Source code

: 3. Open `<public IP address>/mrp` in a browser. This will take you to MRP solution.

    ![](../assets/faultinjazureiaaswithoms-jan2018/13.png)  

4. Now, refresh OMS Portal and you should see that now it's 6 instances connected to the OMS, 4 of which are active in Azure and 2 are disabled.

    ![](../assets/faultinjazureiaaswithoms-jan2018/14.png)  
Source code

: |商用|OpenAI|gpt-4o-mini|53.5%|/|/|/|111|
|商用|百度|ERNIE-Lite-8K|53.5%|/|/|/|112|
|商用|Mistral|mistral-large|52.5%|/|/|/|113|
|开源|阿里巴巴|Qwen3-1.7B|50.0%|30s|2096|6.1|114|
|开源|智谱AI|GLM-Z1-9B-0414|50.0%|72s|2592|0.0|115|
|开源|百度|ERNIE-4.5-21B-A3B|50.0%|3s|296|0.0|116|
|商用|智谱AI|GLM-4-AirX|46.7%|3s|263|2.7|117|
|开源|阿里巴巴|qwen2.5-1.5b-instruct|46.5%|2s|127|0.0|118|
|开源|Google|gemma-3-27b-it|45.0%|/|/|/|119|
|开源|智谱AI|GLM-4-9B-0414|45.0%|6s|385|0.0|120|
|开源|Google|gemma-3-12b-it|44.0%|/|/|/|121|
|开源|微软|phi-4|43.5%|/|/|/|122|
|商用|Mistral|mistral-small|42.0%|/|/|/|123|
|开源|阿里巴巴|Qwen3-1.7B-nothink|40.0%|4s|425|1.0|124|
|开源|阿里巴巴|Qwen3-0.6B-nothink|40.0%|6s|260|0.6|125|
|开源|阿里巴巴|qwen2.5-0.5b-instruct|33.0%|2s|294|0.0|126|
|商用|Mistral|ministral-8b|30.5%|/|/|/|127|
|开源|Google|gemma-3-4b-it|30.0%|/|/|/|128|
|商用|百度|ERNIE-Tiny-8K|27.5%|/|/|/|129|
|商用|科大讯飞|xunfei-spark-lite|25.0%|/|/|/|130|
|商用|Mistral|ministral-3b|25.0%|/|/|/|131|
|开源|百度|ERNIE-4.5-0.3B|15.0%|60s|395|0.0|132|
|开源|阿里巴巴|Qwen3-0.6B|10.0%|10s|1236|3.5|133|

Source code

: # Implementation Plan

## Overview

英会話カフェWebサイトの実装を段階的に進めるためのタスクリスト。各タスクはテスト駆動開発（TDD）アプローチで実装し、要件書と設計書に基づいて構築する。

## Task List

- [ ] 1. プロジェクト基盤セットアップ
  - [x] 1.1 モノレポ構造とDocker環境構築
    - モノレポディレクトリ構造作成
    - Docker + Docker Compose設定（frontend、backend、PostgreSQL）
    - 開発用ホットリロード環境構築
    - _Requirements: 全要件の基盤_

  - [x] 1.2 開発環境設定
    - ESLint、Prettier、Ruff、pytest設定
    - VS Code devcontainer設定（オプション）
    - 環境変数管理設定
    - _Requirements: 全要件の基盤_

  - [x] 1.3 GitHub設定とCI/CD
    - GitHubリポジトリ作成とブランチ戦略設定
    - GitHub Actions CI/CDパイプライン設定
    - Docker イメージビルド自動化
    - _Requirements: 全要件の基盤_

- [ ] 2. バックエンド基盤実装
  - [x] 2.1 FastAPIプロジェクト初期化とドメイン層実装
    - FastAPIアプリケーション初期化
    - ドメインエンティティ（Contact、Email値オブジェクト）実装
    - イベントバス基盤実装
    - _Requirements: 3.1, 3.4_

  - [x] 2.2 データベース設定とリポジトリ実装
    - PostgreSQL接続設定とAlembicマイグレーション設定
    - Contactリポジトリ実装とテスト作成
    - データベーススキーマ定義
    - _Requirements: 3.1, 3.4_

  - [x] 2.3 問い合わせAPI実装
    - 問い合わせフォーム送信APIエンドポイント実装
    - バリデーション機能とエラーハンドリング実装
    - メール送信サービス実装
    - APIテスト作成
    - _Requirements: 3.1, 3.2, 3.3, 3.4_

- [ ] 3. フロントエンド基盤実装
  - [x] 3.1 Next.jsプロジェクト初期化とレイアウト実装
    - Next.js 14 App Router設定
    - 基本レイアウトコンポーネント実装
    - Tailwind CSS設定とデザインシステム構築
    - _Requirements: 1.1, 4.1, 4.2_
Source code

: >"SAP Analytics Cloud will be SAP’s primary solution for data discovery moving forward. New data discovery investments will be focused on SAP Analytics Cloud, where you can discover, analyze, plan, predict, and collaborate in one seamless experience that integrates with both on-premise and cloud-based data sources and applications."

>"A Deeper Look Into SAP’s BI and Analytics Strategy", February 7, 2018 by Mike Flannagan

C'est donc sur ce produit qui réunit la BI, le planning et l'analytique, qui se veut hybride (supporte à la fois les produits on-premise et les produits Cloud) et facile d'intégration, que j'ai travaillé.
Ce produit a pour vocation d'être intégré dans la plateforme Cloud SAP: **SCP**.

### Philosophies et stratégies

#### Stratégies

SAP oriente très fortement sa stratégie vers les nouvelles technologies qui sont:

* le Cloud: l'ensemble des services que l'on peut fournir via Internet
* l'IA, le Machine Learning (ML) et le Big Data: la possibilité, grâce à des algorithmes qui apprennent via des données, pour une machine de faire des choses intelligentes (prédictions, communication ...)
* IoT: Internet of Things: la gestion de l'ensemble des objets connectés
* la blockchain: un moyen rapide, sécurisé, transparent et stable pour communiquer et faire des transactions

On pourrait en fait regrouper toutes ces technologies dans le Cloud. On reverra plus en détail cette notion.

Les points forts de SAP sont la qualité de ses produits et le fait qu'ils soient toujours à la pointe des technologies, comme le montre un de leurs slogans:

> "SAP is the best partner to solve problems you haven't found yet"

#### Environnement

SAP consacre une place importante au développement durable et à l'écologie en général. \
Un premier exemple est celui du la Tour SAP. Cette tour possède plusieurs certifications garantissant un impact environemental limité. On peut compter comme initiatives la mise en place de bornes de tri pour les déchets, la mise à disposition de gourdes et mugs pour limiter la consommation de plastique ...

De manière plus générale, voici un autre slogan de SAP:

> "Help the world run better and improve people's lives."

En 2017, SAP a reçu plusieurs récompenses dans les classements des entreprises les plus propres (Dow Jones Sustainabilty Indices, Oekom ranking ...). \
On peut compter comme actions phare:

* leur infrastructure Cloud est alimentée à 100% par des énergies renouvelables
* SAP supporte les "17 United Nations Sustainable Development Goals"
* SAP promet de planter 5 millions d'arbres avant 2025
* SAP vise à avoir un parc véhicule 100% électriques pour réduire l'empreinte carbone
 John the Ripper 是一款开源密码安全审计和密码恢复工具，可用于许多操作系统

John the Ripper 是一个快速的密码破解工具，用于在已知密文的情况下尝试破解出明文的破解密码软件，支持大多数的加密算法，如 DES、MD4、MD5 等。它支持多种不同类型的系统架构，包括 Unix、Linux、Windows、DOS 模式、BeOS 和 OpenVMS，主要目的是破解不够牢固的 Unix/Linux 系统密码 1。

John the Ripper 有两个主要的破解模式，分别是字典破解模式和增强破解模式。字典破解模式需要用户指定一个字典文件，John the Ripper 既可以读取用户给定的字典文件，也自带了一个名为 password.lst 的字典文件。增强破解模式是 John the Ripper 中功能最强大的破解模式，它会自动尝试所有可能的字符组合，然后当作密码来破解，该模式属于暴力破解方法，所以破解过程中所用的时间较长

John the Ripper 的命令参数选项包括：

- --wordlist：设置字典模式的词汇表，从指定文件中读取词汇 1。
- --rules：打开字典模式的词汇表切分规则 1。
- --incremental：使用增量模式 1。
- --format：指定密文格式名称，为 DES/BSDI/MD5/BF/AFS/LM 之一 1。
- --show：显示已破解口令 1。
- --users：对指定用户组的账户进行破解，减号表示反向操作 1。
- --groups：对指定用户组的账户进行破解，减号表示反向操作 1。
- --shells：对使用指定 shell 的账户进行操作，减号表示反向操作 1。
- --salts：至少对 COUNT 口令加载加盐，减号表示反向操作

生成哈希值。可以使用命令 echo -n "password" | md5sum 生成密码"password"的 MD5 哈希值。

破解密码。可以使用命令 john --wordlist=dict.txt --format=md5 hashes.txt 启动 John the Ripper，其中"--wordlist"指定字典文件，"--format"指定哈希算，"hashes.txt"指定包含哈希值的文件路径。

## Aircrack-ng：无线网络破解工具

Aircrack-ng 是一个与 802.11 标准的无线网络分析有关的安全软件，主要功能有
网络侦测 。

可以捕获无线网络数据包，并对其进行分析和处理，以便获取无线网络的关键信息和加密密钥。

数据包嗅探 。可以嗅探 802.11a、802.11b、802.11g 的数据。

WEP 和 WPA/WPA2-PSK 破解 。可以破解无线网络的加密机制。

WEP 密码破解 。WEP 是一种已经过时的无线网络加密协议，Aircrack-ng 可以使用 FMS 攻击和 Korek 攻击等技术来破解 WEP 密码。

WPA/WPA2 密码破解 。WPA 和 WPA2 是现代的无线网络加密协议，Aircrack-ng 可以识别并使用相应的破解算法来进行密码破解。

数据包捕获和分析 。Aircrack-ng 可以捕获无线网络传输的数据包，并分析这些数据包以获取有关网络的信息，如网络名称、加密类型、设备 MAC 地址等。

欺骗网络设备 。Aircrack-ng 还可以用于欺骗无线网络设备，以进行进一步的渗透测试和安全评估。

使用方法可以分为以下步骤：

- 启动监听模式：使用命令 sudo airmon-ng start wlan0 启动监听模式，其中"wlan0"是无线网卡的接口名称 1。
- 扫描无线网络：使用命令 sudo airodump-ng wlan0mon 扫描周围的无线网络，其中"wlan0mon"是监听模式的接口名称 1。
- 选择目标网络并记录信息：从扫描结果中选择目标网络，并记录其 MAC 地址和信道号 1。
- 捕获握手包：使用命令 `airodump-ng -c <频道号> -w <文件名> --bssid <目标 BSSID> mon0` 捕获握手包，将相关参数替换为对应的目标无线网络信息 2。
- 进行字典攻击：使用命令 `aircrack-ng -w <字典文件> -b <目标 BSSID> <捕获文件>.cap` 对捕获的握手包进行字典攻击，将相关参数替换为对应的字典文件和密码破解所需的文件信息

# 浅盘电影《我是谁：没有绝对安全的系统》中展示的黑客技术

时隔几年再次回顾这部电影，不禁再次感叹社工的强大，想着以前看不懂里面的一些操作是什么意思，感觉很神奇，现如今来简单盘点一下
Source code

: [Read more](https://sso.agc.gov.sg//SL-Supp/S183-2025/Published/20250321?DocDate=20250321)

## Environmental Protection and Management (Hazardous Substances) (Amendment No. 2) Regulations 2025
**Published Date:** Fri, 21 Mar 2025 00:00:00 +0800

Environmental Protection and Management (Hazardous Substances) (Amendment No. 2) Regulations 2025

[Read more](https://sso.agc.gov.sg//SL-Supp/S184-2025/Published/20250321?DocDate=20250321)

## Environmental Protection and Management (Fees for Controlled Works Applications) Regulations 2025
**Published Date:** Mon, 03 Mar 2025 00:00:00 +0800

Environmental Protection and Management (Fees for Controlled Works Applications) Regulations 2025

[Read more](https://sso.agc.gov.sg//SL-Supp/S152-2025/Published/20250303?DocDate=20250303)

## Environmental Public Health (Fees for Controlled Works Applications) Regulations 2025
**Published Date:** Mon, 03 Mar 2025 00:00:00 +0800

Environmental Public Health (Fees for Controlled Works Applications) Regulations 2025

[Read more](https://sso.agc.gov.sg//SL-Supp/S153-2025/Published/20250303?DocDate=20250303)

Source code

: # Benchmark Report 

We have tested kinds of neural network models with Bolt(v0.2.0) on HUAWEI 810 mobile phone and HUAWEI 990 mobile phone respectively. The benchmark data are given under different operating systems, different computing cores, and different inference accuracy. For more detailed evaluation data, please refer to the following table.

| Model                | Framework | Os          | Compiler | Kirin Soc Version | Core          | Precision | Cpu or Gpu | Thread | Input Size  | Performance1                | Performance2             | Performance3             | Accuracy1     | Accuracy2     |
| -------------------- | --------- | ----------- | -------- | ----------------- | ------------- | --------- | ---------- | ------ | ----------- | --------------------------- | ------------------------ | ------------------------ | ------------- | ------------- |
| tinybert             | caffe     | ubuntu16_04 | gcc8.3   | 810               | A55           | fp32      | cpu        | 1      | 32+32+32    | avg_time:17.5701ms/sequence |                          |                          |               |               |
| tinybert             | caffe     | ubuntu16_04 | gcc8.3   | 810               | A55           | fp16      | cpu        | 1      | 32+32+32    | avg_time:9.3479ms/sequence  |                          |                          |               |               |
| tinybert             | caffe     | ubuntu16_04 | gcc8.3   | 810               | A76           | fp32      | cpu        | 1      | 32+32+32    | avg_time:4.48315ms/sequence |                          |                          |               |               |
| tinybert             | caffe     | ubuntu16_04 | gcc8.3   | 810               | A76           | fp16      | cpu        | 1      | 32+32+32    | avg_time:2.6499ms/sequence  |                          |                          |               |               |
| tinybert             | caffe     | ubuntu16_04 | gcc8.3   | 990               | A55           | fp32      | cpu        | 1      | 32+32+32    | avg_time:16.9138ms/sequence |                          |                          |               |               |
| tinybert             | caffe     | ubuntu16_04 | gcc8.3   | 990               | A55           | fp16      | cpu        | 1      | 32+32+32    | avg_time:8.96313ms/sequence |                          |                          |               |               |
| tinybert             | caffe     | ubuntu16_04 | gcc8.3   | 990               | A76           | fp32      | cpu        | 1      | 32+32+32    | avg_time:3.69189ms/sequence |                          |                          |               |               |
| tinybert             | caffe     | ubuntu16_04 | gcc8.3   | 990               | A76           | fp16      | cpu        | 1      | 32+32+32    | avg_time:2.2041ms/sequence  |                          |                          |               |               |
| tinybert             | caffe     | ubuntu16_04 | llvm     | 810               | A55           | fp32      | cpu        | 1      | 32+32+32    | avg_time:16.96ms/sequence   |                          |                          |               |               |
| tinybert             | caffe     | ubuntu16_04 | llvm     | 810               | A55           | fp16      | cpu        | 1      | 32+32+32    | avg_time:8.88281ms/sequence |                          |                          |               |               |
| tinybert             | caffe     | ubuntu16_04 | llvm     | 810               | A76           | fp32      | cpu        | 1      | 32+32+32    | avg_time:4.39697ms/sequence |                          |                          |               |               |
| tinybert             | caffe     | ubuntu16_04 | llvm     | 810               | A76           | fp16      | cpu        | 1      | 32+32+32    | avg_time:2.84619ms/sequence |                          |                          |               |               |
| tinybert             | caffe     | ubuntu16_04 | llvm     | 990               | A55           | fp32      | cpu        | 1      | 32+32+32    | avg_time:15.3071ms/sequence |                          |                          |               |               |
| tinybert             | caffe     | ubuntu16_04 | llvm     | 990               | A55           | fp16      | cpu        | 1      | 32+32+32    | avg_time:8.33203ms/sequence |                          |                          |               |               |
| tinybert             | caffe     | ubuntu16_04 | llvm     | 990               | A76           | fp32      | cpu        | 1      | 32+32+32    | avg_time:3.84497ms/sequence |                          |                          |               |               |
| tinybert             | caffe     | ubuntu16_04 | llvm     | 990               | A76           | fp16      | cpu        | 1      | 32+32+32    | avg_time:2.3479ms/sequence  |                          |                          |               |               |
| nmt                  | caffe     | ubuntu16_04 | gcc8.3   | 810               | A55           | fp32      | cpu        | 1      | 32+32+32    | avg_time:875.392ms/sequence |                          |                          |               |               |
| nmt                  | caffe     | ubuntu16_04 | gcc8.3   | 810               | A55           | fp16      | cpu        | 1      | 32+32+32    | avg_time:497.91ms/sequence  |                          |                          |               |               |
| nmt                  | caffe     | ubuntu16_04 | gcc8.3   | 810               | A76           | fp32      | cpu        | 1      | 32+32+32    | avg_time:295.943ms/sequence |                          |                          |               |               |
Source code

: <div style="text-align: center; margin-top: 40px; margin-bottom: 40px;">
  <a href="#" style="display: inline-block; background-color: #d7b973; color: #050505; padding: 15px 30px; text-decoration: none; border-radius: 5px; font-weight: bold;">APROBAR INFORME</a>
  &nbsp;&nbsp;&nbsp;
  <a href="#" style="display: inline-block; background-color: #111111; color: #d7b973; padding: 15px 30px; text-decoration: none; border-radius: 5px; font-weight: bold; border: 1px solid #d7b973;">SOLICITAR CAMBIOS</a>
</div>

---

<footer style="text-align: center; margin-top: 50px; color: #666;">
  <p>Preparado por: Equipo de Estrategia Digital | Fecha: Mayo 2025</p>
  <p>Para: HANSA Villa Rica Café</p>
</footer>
——————————
| Task prompt |
Please filter the data down to the lines containing the word "decoration".

| Exercise answer |
  <a href="#" style="display: inline-block; background-color: #d7b973; color: #050505; padding: 15px 30px; text-decoration: none; border-radius: 5px; font-weight: bold;">APROBAR INFORME</a>
  <a href="#" style="display: inline-block; background-color: #111111; color: #d7b973; padding: 15px 30px; text-decoration: none; border-radius: 5px; font-weight: bold; border: 1px solid #d7b973;">SOLICITAR CAMBIOS</a>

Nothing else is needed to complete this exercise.